Beware of the Digital Diogenes Syndrome
Being an avid follower of all things related to Big Data, I must confess that I am a little worried lately. It’s not that the technology may be not yet fully mature, although try convincing a traditional CIO about using something that it is in version 0.20.x (and, please, please, don’t dare to mention him about that porcupine-named tool). Neither it is that “Big Data” is such an elastic “buzzword” that seems to cover almost anything data-related these days. As buzzwords go, it is not worse than “Cloud” or “Web 2.0” were a few years back. And I am old enough so I can stand the deafening hype that’s now everywhere. We’ve been through all that before, and we, customers and providers together, have learned to ride the “adoption waves of technology”, even if this one seems Tsunami-like sometimes.
My concern relates to the psychological impact of all this hype. I’m beginning to see some claims that risk giving us false sense of unlimited, never ending power to tackle securely any kind of data related problem, independently of size, speed, or type. And that false sense of “data omnipotence” can bring us to very nasty situation in the long term. Because the reality is that, even as we have new tools and methods that enable us to tackle new challenges, data problems are not easy, they will never be, and so, they demand previous, detailed analysis.
To me, the subliminal message hidden in all this hype goes, more or less, this way:
- First, grab all the data. From every source. Formats don’t matter anymore. And don’t worry about data quality, we’ll take care of that later (or not).

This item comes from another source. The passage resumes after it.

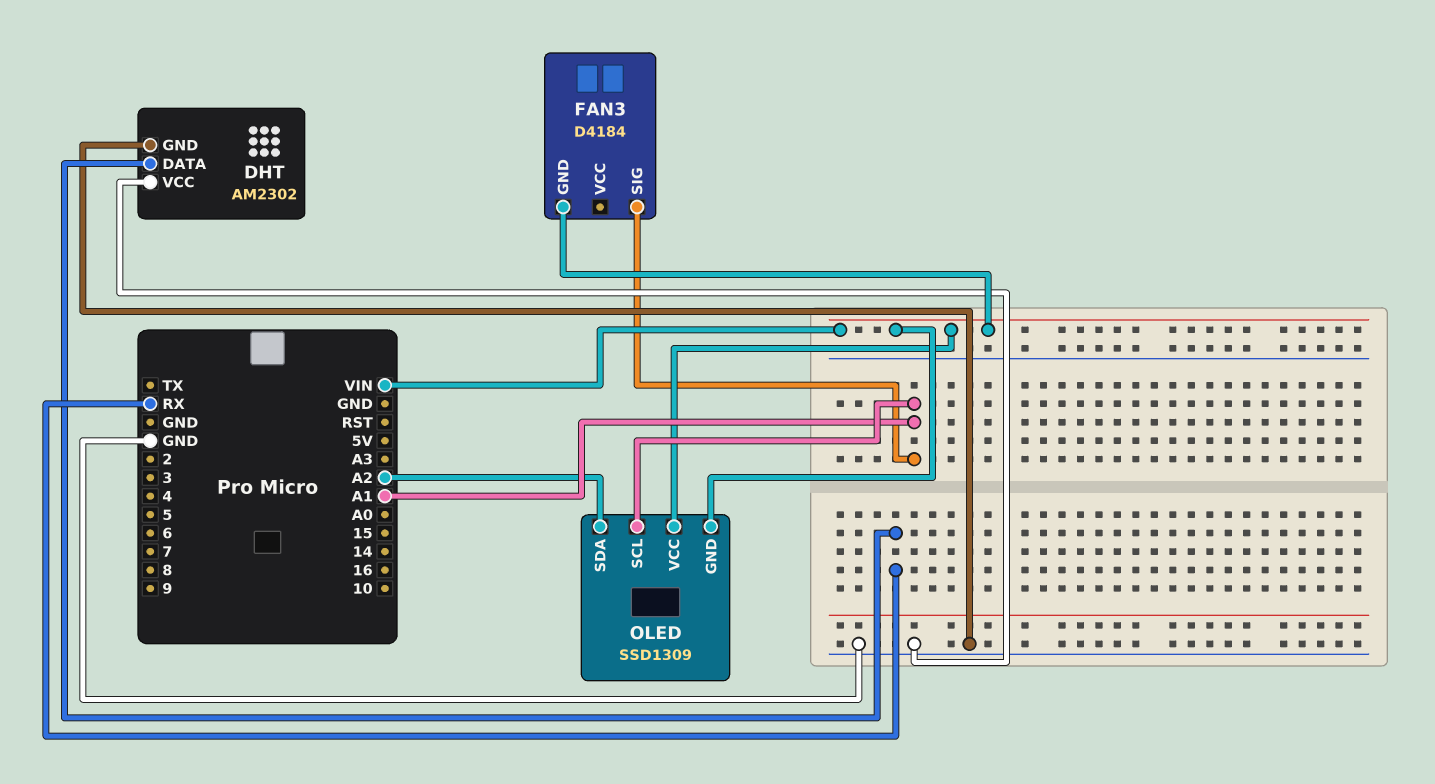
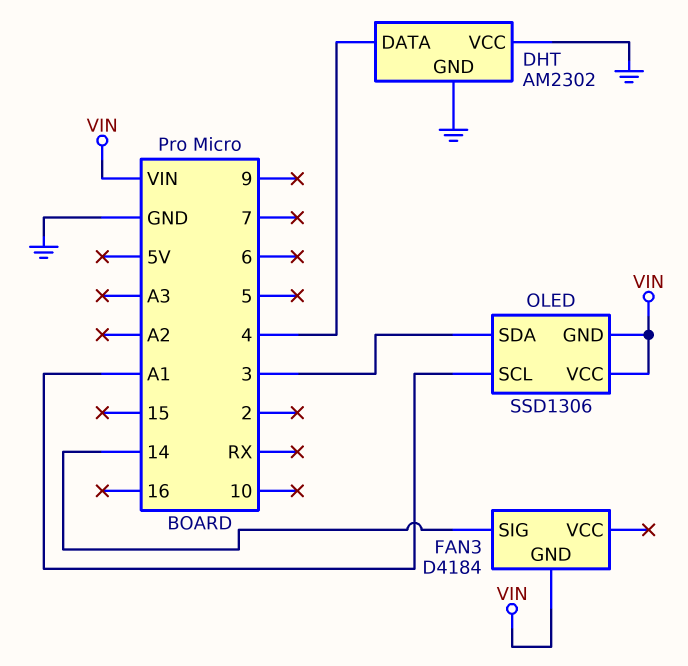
DHT pin DATA: RX -> 4
FAN3 pin SIG: A1 -> 14
OLED: SSD1309 -> SSD1306
OLED pin SDA: A2 -> 3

- We need to store all of it, because “Data is the new Oil” (very catchy metaphor), so, the more we can grab, the better. Just put it out there, somewhere where we can locate it when needed and ‘refine’ it. Even if instead of Digital Oil, what we have is Digital Tar, as sticky as the real one.
- Then, we provide access to all this data to some very clever (and for sure, well paid) Data Scientists. By the way, we could call them (paraphrasing Arthur C. Clarke) “Data Magicians”, as we don’t understand a single word of the language they talk.
- And then, poooffff, the ‘Big Data Magic’ happens, and we get illuminated with business-changing insights, presented in very nice and colorful Visualizations. So nice and colorful, that some of them could be in a modern art museum.
Although there is a point of caricature in the previous points, I think that you need to be really aware of the underlying problem. Storing all kind of data, “just in case”, isn’t useful, neither necessary. It only takes you to what we could call a “Digital Diogenes Syndrome”. You may have seen some cases of it in your local TV news: an old, bearded guy, that has his house full to the seams of ‘useful, essential things’ for him, but what in reality is mostly garbage. Rotten garbage, that it is unhealthy even for its owner. You can translate it to your digital realm: following the ancient but true computer acronym GIGO, data rots easily, and its smells can contaminate business.
Don’t get me wrong. I’m fully convinced of the transformational capabilities that many tools and methods under that “Big Data” moniker can bring to business and society, as some kinds of data problems that we weren’t able to tackle before can be in our reach. But that doesn’t means that the basic, well known “hygienic practices” around Data don’t matter anymore. Data models matter. Data quality matters. Data lifecycle handling matters. Data interaction with business processes matters. Data context matters. All that mattered in the ‘small data’ era, it is still valid, and even more so, in this brave, new, overhyped world of Big Data.
So, next time you think about adding that terabyte-a-day, obscure, techie log file into some Hadoop-based storage, hold on for a minute, take a big breath, feel mentally the pungent odor of that garbage-filled house, and think with double care about it. You may save yourself of some very disgusting ‘smells’ in the future.